2点目の「設定の標準化」に関しては、社内に複数存在する AWS アカウントで、それぞれ CloudTrail の設定が異なっていたりしたら困るので、一律に揃えたいときにコード化してそれを全部に対して当てていく、というような使い方をします。設定差異が存在する、というのは平常時であればそんなに気にしませんが、いざ問題が起きたときはやはり「なぜ」というのが問われる部分になりますので、必要性がなければ設定を標準化しておくことは運用コストの低減に繋がります。

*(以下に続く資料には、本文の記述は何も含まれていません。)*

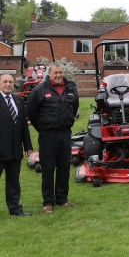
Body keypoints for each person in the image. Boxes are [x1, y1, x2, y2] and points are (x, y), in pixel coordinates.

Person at [26, 62, 79, 213]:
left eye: (60, 72)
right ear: (49, 74)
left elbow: (74, 107)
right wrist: (42, 128)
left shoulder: (71, 88)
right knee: (48, 168)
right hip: (47, 135)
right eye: (55, 73)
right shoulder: (40, 90)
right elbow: (31, 111)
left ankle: (62, 198)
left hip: (65, 133)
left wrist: (67, 121)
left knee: (64, 166)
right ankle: (48, 201)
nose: (58, 75)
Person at [0, 74, 33, 216]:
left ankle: (15, 209)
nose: (8, 84)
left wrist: (27, 145)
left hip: (14, 150)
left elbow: (23, 127)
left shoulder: (19, 101)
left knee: (14, 182)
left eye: (10, 82)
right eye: (5, 82)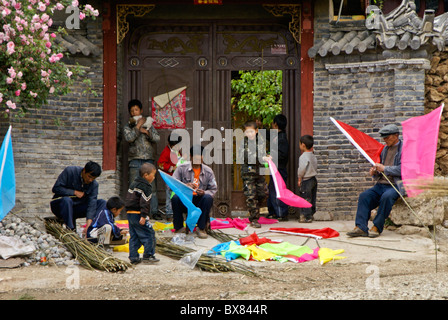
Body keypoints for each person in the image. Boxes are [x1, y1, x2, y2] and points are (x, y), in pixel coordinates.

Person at [347, 124, 403, 238]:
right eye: (384, 137)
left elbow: (404, 169)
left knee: (386, 197)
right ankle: (361, 227)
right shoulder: (384, 149)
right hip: (380, 184)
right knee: (364, 196)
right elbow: (380, 167)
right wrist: (375, 171)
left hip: (395, 185)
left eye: (387, 137)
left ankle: (377, 226)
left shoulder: (404, 149)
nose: (385, 140)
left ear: (396, 135)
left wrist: (385, 168)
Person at [123, 99, 161, 220]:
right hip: (134, 160)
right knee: (135, 186)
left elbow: (157, 138)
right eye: (132, 111)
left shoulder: (149, 123)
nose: (134, 112)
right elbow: (129, 138)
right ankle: (134, 211)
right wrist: (137, 127)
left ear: (141, 110)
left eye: (136, 110)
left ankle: (154, 211)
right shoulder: (128, 126)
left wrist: (147, 132)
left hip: (148, 159)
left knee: (151, 187)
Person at [171, 145, 217, 239]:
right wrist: (185, 186)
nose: (198, 160)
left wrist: (204, 193)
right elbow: (171, 184)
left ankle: (201, 228)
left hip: (199, 200)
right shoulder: (181, 168)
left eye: (200, 157)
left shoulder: (208, 171)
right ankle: (179, 227)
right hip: (186, 200)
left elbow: (213, 189)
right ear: (191, 157)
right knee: (175, 198)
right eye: (196, 158)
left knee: (208, 198)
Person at [50, 161, 106, 235]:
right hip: (60, 206)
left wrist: (89, 223)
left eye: (93, 178)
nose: (90, 180)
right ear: (84, 171)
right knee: (67, 200)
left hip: (76, 209)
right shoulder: (70, 171)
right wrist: (74, 192)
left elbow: (92, 204)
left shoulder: (94, 184)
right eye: (89, 176)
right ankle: (70, 230)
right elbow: (56, 188)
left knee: (102, 202)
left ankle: (92, 229)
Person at [125, 162, 160, 264]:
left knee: (134, 236)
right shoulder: (146, 187)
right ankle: (148, 255)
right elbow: (144, 203)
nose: (154, 177)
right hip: (139, 215)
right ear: (146, 175)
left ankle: (134, 257)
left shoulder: (133, 184)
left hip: (130, 214)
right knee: (149, 234)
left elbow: (128, 200)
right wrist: (143, 216)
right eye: (153, 175)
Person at [238, 121, 267, 228]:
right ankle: (254, 219)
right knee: (251, 195)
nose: (249, 134)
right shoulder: (243, 143)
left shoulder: (261, 141)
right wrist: (261, 158)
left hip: (260, 172)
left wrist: (267, 158)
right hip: (248, 174)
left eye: (251, 131)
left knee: (262, 194)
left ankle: (257, 212)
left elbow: (262, 153)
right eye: (247, 132)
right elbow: (246, 157)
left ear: (256, 131)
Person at [267, 114, 290, 221]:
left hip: (279, 169)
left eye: (272, 123)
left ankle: (281, 213)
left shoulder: (282, 138)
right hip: (276, 168)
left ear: (275, 124)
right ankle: (274, 212)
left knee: (277, 190)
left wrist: (272, 157)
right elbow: (267, 134)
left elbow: (283, 155)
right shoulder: (276, 136)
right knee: (272, 189)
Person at [157, 132, 183, 220]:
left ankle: (177, 213)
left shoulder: (177, 151)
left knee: (178, 195)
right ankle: (169, 214)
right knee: (170, 196)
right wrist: (172, 168)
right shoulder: (166, 151)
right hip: (169, 178)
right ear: (170, 144)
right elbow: (160, 164)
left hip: (177, 178)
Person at [297, 135, 318, 223]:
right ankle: (311, 214)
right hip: (313, 179)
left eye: (299, 144)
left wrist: (299, 178)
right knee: (312, 198)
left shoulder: (303, 157)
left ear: (303, 145)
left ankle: (306, 216)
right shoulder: (313, 155)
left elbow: (302, 169)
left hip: (306, 180)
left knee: (305, 198)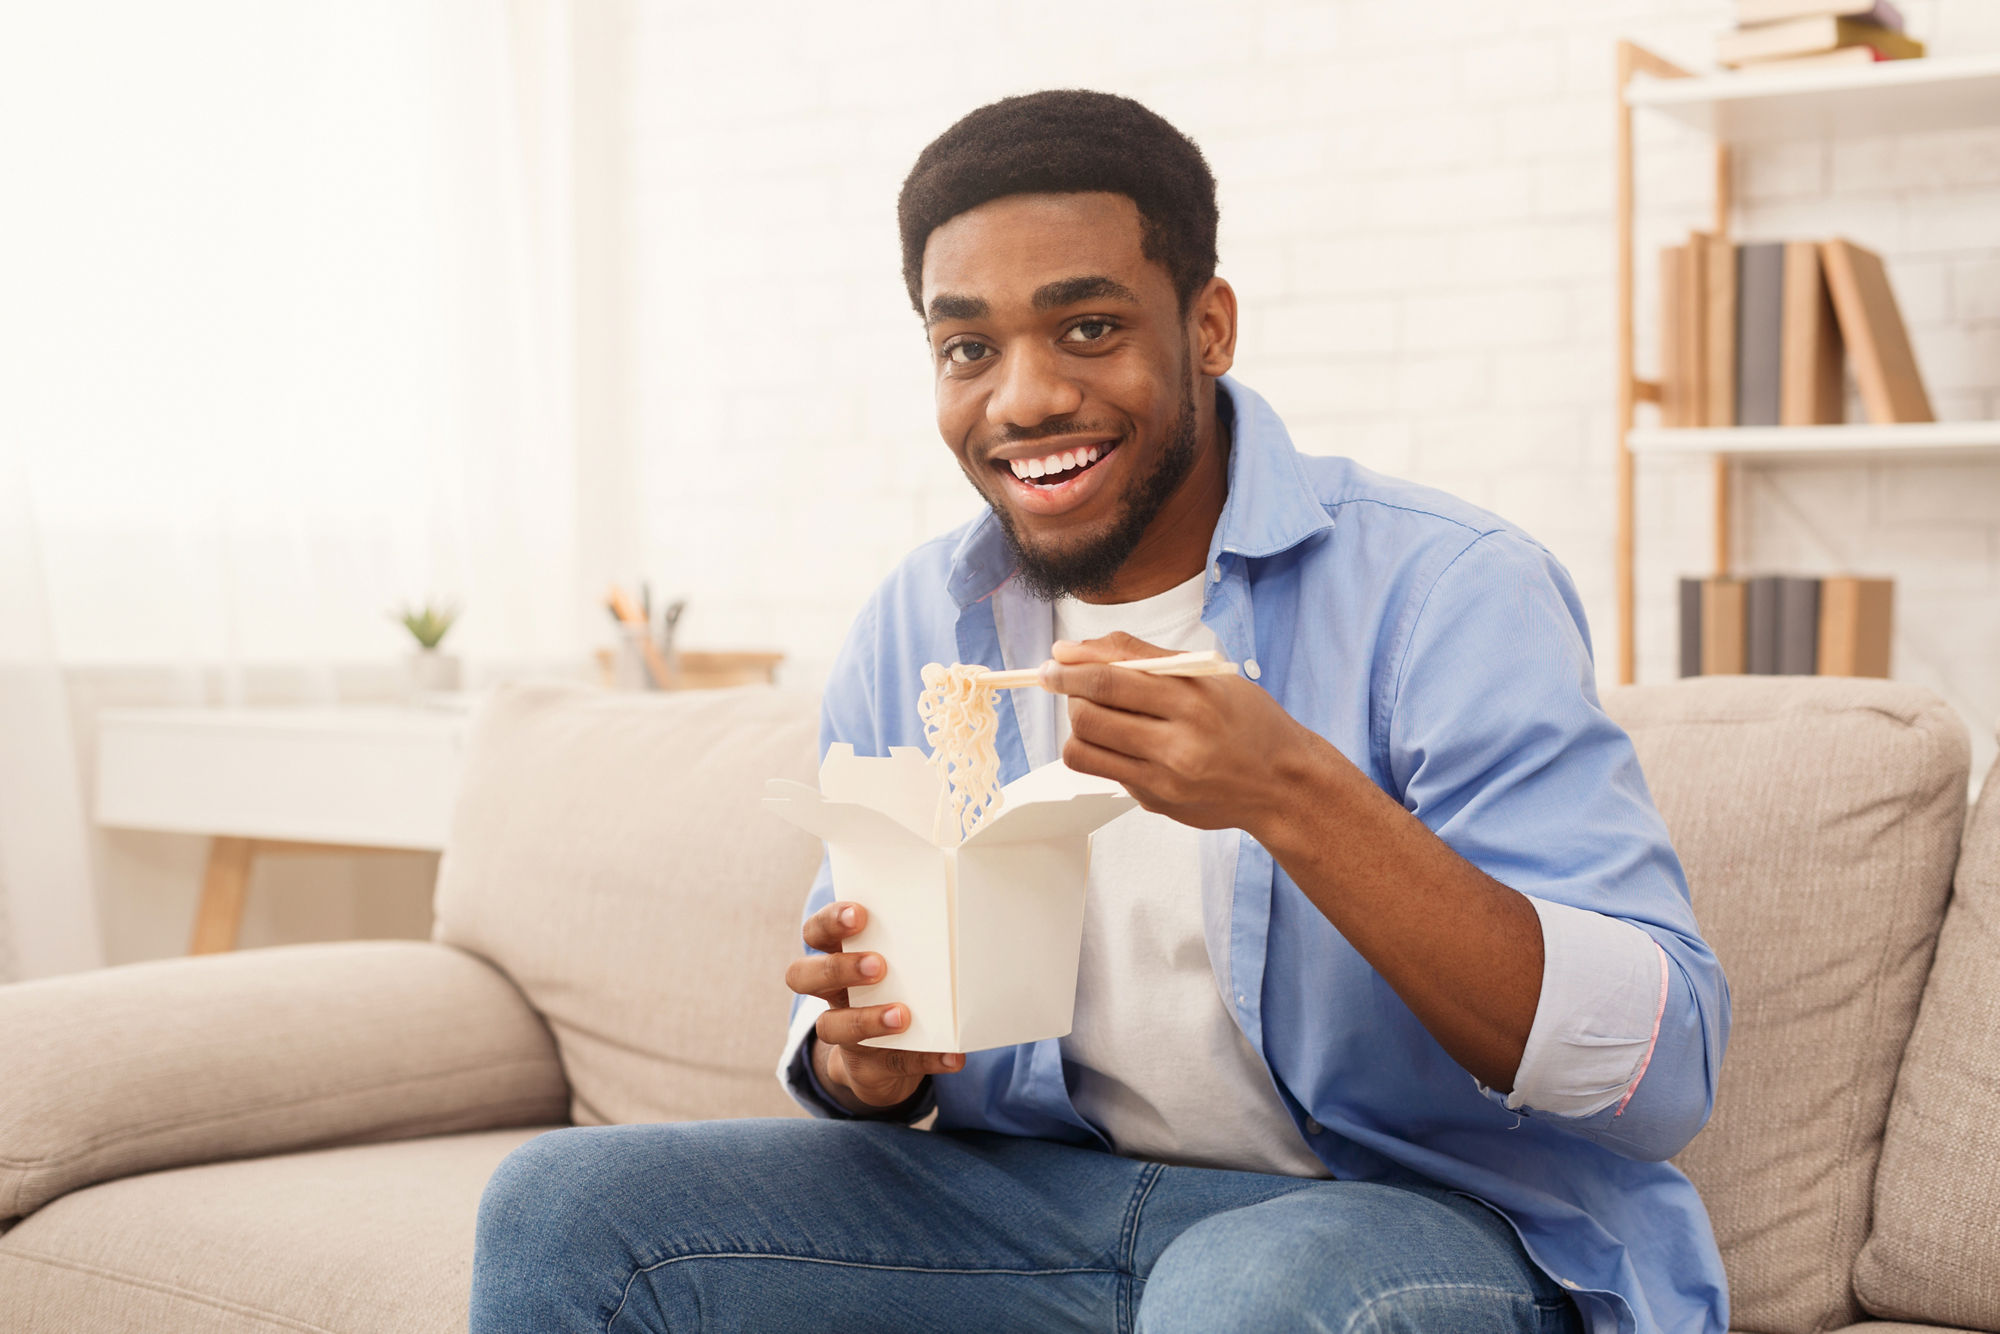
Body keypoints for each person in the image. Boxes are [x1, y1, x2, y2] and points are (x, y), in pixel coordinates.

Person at [471, 90, 1730, 1334]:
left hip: (1409, 1218)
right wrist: (858, 1057)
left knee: (1248, 1295)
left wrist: (1292, 791)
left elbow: (1659, 1071)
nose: (1020, 398)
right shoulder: (921, 625)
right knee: (563, 1214)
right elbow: (849, 970)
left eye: (1084, 328)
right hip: (1046, 1208)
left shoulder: (1444, 589)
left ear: (1208, 326)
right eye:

その設定がレポジトリを通じて、メンバー間に可視化されているというのも意味が大きいです。

Conclusion

つらつらと書きましたが、スライドの内容には基本的に同意で、何のために IaC したいのか、という ROI の観点は常に考慮が必要だと感じています。 Ansible でサーバーの設定作業をコード化して、その後の設定変更も全部 Playbook の変更で頑張っていたけど、徐々に無理になってきたので設定変更手順を Wiki に書いて Playbook は破棄した、その方が「管理コスト」という面では低くなった、なんて経験もあります。手作業は残ってても構わないと思います。ただし、代替として手順を書くとか、設定をエクスポートするなりして残す、ということは必要に応じてやらなくてはならないですが。

Terraform というツールは大好きなので、自分の目的にどう合わせていけるか、今後も試行錯誤を重ねていきます。